Asphaltene and various paraffins, Hooper-Bui said, are not usually toxic and can be measured, and they are degrading.
But the more toxic elements, she said, are those that remain.
One factor being considered in the findings is that the degradation or erosion of marsh overall – especially in the Terrebonne Barataria areas – makes for a moving scientific target. As land is lost, the effects suspected of being from oil show up in areas previously not included in the surveys. And oiling of some marsh, Hooper-Bui suspects, is related to its disappearance.
“The marsh in Terrebonne Bay and Barataria Bay is very degraded,” she said. “The oiled areas we are losing have us very concerned about the Terrebonne Bay and Barataria Bay marsh.”

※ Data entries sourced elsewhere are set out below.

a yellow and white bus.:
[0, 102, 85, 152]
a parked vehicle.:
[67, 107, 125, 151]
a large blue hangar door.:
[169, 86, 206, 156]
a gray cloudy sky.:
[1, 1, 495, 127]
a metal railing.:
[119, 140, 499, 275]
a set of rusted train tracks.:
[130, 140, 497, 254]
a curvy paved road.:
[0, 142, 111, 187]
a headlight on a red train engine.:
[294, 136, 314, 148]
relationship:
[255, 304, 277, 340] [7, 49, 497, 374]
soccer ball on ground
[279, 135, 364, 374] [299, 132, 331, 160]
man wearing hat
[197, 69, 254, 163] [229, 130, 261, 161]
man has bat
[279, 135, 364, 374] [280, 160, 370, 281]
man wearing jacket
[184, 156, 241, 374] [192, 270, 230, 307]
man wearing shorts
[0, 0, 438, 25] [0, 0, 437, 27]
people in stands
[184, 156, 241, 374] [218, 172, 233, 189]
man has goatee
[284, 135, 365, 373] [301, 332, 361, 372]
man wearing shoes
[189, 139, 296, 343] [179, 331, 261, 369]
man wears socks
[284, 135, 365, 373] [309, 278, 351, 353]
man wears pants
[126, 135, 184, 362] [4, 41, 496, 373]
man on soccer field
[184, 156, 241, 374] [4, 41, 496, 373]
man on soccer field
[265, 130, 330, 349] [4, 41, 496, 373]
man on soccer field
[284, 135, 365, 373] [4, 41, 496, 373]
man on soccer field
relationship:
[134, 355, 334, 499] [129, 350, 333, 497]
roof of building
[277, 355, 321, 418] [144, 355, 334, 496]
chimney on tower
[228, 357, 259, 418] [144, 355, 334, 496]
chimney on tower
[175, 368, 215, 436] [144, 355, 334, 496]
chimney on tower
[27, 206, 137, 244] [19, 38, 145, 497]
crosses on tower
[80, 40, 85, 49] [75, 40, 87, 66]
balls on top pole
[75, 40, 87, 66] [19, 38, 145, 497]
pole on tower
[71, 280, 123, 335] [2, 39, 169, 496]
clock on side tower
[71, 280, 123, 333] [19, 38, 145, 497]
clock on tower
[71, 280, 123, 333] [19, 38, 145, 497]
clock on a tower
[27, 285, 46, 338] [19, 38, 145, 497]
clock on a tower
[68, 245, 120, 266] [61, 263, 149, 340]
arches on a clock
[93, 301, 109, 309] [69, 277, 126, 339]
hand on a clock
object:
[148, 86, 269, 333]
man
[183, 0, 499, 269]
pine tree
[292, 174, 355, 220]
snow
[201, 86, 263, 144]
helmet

A paper to be published in the Marine Pollution Bulletin, an international journal of scientific studies, will focus primarily on the increase in harmful substances even as less harmful substances degrade or disappear.
“The aromatics, the very toxic compounds, are very stable,” Hooper-Bui said.
Told that her theories reflect those posited by fishermen shortly after the spill, Hooper-Bui said she is not surprised.
Considering herself a mere visitor to the marsh environment, Hooper-Bui notes that fishermen and others routinely in the outdoors of the marsh have knowledge born of experience to which attention should be paid.
“When a fisherman tells me something it gets my attention,” she said. “When other fishermen to whom that fisherman has not spoken tell me the same thing, I am gaining a knowledge base.”